Before it was released, British pop singer Lily Allen’s first album in five years, “Sheezus,” had been the subject of several controversies.
One involved the song “Insincerely Yours,” which lobbed insults at harmless British models Cara Delevingne and Jourdan Dunn, and singer Rita Ora.
“I don’t give a f–- about Delevingne / Or that Rita girl / About Jourdan Dunn,” Allen trilled pleasantly. “I don’t give a f–- about your Instagram / About your lovely house or your ugly kids.”
Dunn took exception and engaged Allen in the sort of pre-release-day Twitter spat marketing departments dream of. “Insincerely Yours” is a low point on “Sheezus,” which is otherwise a tar pit of thinly veiled insults, songs that evoke Vampire Weekend and the kind of pointed pop-cultural criticism that has long been Allen’s stock in trade.
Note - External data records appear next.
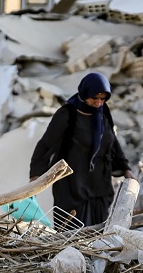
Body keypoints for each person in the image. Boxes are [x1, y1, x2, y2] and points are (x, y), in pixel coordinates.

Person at [29, 72, 135, 227]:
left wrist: (125, 168)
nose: (99, 103)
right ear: (85, 94)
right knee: (72, 234)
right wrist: (35, 175)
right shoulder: (68, 114)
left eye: (103, 99)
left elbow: (111, 141)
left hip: (99, 186)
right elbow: (46, 144)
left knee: (100, 234)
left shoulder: (103, 113)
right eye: (95, 98)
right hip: (72, 187)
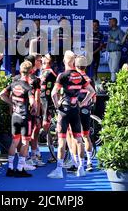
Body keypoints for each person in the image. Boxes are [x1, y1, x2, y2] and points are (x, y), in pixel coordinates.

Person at [47, 51, 96, 179]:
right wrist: (83, 103)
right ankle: (81, 167)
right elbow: (91, 91)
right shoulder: (80, 76)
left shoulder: (62, 75)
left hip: (64, 110)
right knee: (79, 140)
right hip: (76, 110)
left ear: (64, 61)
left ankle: (59, 170)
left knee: (62, 140)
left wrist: (57, 105)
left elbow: (53, 93)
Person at [0, 61, 37, 178]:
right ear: (31, 72)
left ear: (20, 71)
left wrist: (12, 103)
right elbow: (33, 103)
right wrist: (34, 109)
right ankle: (20, 169)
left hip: (15, 115)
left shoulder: (14, 84)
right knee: (25, 142)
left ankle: (10, 168)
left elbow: (1, 94)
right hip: (25, 117)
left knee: (14, 141)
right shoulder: (29, 87)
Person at [75, 55, 96, 172]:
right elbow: (94, 97)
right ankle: (89, 162)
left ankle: (77, 163)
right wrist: (86, 103)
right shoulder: (89, 79)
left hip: (74, 108)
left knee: (76, 137)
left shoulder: (73, 77)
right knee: (86, 136)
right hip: (86, 109)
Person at [106, 17, 124, 82]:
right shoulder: (109, 32)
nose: (109, 23)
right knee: (111, 70)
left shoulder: (120, 31)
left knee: (114, 69)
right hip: (109, 53)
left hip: (116, 52)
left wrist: (113, 40)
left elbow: (122, 43)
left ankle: (113, 83)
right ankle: (115, 83)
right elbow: (108, 42)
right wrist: (106, 51)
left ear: (115, 23)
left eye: (110, 22)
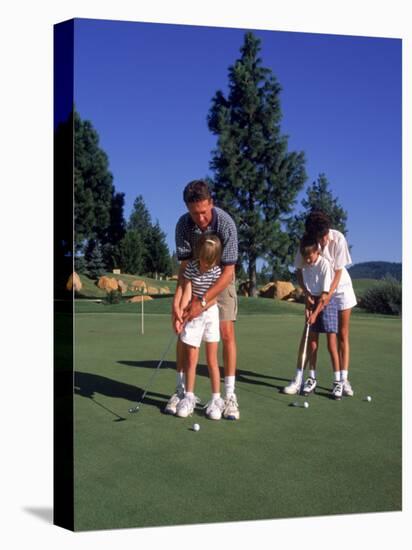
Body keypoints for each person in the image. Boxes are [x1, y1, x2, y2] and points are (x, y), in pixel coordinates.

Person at [164, 180, 240, 420]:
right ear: (187, 209)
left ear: (211, 203)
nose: (201, 219)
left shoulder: (226, 224)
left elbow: (228, 272)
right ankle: (181, 391)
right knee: (183, 333)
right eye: (195, 213)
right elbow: (185, 268)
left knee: (225, 333)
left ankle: (228, 396)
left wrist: (204, 302)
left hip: (221, 280)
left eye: (204, 212)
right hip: (193, 279)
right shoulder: (183, 225)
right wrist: (177, 305)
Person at [293, 211, 357, 396]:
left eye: (326, 233)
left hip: (341, 289)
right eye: (321, 236)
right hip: (317, 291)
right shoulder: (308, 243)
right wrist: (307, 294)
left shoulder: (338, 238)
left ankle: (343, 380)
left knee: (342, 335)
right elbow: (299, 269)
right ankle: (301, 378)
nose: (325, 239)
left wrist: (328, 294)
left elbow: (338, 271)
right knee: (311, 335)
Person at [173, 234, 225, 419]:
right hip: (193, 314)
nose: (204, 266)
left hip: (210, 313)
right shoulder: (193, 267)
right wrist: (182, 312)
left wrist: (198, 308)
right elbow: (187, 291)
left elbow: (214, 298)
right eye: (202, 261)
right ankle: (189, 397)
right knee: (191, 359)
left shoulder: (217, 272)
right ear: (197, 256)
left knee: (212, 359)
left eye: (208, 264)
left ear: (215, 260)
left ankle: (216, 400)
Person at [283, 234, 342, 398]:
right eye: (305, 257)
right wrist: (307, 300)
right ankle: (312, 378)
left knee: (331, 344)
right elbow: (307, 285)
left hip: (327, 302)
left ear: (317, 252)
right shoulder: (306, 265)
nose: (308, 260)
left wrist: (315, 313)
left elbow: (324, 295)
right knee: (313, 343)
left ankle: (338, 382)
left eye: (310, 257)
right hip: (314, 299)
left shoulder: (324, 265)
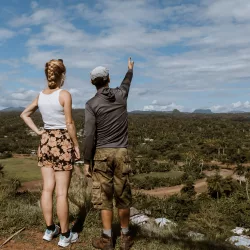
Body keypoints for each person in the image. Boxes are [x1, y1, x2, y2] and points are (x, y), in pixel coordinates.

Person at [20, 59, 80, 248]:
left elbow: (24, 114)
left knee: (47, 189)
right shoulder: (65, 95)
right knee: (61, 193)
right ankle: (65, 235)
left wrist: (39, 132)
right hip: (62, 141)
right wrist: (76, 145)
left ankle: (49, 229)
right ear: (63, 75)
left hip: (45, 141)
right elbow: (69, 124)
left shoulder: (40, 95)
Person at [83, 58, 134, 250]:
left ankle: (107, 240)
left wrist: (87, 160)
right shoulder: (121, 95)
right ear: (109, 79)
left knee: (105, 197)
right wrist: (130, 69)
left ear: (92, 82)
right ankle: (126, 237)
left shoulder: (91, 104)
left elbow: (89, 135)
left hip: (102, 153)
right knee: (123, 195)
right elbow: (127, 82)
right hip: (122, 152)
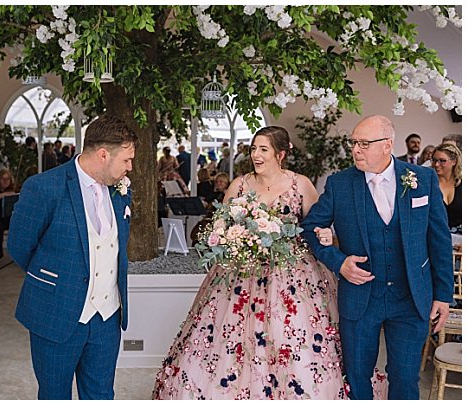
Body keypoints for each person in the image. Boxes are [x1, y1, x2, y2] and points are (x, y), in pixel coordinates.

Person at [153, 126, 348, 399]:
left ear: (281, 154)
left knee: (287, 334)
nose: (256, 154)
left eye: (263, 149)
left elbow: (316, 227)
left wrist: (326, 235)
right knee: (231, 337)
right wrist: (233, 239)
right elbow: (219, 228)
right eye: (253, 148)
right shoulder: (240, 185)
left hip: (292, 274)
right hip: (242, 272)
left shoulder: (300, 184)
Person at [300, 115, 453, 400]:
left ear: (388, 145)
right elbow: (310, 228)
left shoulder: (423, 179)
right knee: (357, 379)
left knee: (406, 380)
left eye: (364, 143)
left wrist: (443, 295)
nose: (356, 149)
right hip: (360, 299)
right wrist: (339, 262)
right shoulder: (340, 184)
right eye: (353, 143)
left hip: (411, 299)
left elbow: (439, 241)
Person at [9, 116, 135, 400]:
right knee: (55, 394)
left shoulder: (120, 191)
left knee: (101, 394)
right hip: (56, 313)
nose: (130, 168)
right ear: (103, 155)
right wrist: (56, 281)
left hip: (106, 317)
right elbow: (19, 246)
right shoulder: (44, 187)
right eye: (126, 160)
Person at [431, 144, 461, 231]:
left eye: (442, 161)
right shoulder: (428, 184)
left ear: (454, 162)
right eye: (434, 160)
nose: (436, 164)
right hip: (435, 235)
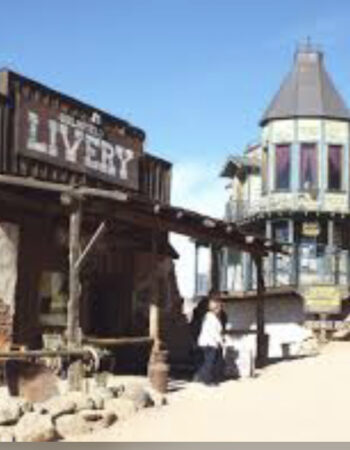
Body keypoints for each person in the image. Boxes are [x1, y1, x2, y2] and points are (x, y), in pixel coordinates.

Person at [194, 297, 226, 385]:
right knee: (209, 361)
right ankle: (207, 380)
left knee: (207, 361)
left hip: (206, 342)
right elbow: (214, 332)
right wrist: (221, 342)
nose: (219, 310)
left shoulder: (209, 317)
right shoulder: (211, 318)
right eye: (218, 308)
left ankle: (203, 377)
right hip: (209, 342)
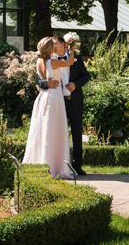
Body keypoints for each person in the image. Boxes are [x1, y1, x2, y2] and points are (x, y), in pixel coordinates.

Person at [38, 33, 90, 175]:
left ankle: (77, 165)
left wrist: (76, 84)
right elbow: (39, 80)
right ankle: (58, 166)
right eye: (51, 44)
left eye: (55, 43)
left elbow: (86, 76)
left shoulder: (77, 60)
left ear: (63, 44)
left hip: (74, 101)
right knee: (57, 135)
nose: (53, 46)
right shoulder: (50, 60)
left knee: (77, 134)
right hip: (56, 103)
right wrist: (46, 83)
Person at [22, 37, 74, 178]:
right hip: (54, 97)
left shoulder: (39, 61)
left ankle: (44, 163)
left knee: (44, 129)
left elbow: (41, 80)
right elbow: (69, 62)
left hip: (43, 96)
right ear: (50, 49)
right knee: (55, 129)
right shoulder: (52, 62)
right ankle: (55, 167)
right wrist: (71, 50)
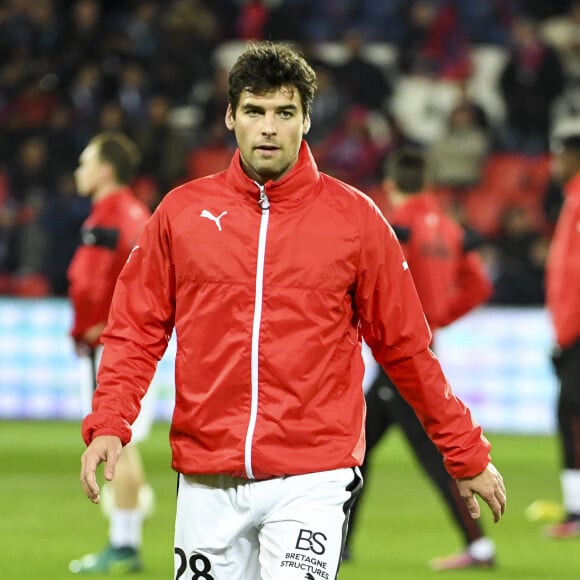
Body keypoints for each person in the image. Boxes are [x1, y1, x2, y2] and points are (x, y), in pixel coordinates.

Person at [77, 42, 506, 580]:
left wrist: (465, 451)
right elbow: (135, 330)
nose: (268, 128)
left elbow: (405, 347)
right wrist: (110, 422)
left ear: (306, 119)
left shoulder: (354, 220)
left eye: (284, 113)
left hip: (314, 476)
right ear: (231, 115)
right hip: (210, 477)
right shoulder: (180, 214)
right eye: (255, 111)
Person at [344, 146, 497, 570]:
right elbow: (479, 286)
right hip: (424, 350)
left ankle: (480, 547)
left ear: (391, 186)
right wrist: (441, 316)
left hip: (402, 360)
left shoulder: (396, 227)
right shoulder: (449, 229)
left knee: (421, 456)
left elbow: (380, 286)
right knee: (355, 450)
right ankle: (341, 544)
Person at [67, 132, 154, 573]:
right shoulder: (138, 212)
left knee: (117, 441)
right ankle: (127, 535)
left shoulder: (109, 215)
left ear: (105, 169)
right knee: (128, 444)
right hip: (141, 339)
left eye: (85, 162)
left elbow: (90, 282)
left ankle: (125, 541)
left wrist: (88, 327)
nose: (79, 171)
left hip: (120, 344)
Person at [543, 129, 580, 538]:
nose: (555, 165)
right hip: (571, 331)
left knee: (571, 415)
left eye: (561, 157)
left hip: (577, 334)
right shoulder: (572, 199)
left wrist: (566, 334)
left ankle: (577, 512)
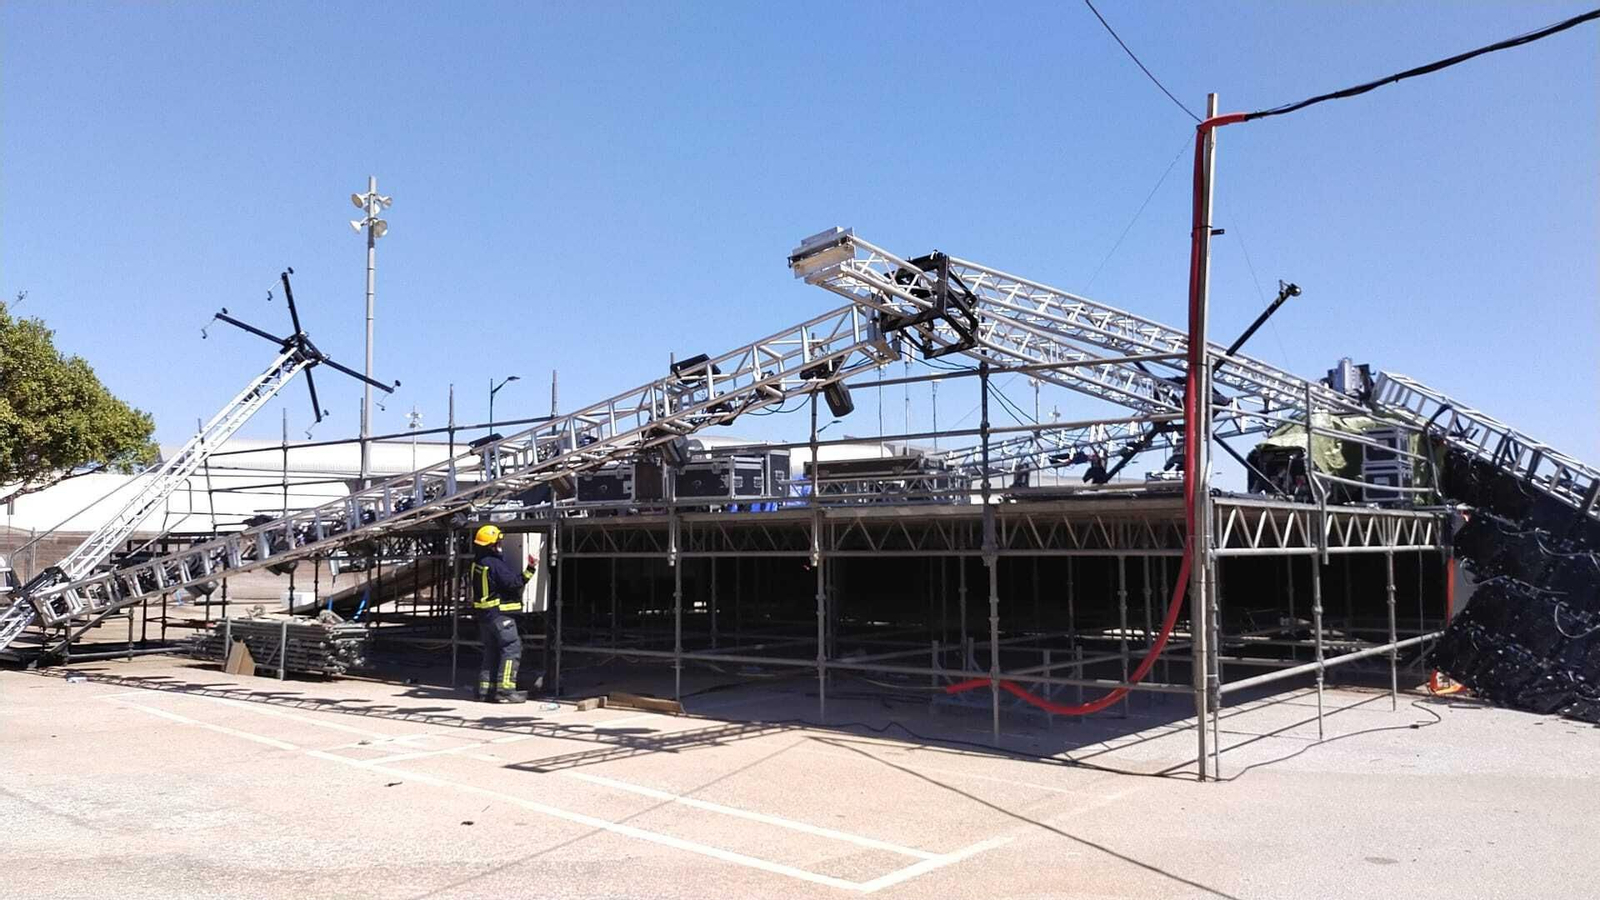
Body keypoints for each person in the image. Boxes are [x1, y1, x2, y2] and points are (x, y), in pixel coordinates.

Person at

Allen got famous during – and thanks to – the brief reign of MySpace at the end of the last decade, releasing two guillotine-sharp pop albums before retreating to marry and have children. “Sheezus” plunders just about every sound that was popular when she departed, including “Paper Planes”-era M.I.A., moombahton and dubstep.
Allen is a modestly regarded musician and a world-class observer of modern culture and its discontents. She was one of a handful of artists making pop music about pop music. She has re-emerged into a world where such self-examination is commonplace, characterized by Lady Gaga’s musings on the nature of stardom, Kreayshawn and Jessie J’s skewering of conspicuous consumption and Ke$ha’s winking party rap.
Hip-hop has always been about hip-hop – its beefs, its lifestyle, its shifting hierarchies. Country music is partially lodged in the swamps of bro-country, in which every hit song about barefoot girls and guys in pickup trucks recalls every other hit song about the same thing.
Pop’s meta moment may have peaked with the ascent of Lorde, whose breakout hit, “Royals,” took aim at some of Allen’s favorite targets – the excesses of hip-hop, the disconnect between real life and the fantasy of pop songs – but Lorde used a scalpel, and Allen uses an ax.
Allen name checks Lorde on her album’s sing-song title track. Rihanna, Katy Perry and Beyoncé also are mentioned, all rivals whom she must vanquish.
“Sheezus” works best when it’s personal, when it plumbs the conflict between work and family, between the tug of motherhood and the pull of fame. A sometimes uneasy ode to domesticity (“Staying home with you is better than sticking things up my nose,” Allen tells her husband), it’s also the most affecting pop album about marriage and new parenthood since Liz Phair’s long-ago “Whitechocolatespaceegg.”
The idea that Allen makes a better domestic goddess than a cultural observer was previously unthinkable. It could be the once-deft satirist now content to bludgeon has lost her way, or it could be that pop music in the late spring of 2014 is already eating itself.